Detection Models for Concrete Crack Using Deep Learning Approaches: A Review


AYDIN Y., ORMAN Z., BEKDAŞ G.

Structural Engineering International, 2026 (SCI-Expanded, Scopus) identifier identifier

  • Publication Type: Article / Article
  • Publication Date: 2026
  • Doi Number: 10.1080/10168664.2025.2576470
  • Journal Name: Structural Engineering International
  • Journal Indexes: Science Citation Index Expanded (SCI-EXPANDED), Scopus, Compendex, ICONDA Bibliographic
  • Keywords: artificial intelligence, CNN, concrete, crack detection, deep convolutional neural networks, deep learning
  • Istanbul University Affiliated: No

Abstract

The detection and examination of cracks in concrete is important for structural health control and requires time and money.

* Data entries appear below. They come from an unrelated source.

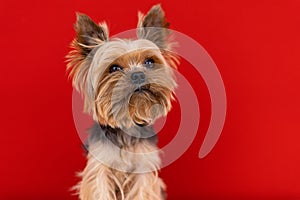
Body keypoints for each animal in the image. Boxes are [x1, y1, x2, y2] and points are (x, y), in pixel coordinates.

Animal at [66, 3, 178, 199]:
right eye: (114, 68)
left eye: (149, 62)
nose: (138, 74)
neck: (126, 125)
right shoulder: (100, 169)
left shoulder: (143, 169)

Therefore, new approaches are being sought for crack detection. In this article, studies in the literature on the use of deep learning (DL) in crack detection are reviewed. The study mainly focuses on studies between 2018 and 2024 in order to present the latest scientific developments on crack detection. These studies were reviewed in terms of the datasets and performance metrics used. The main objective of this study is to identify, evaluate, and analyze convolutional neural network (CNN) models used in crack detection applications. The review was conducted based on two main criteria: first, the CNN architectures used for classification; second, the accuracy rates achieved by these models in each dataset. The findings reveal that CNN-based approaches have significant potential in crack detection.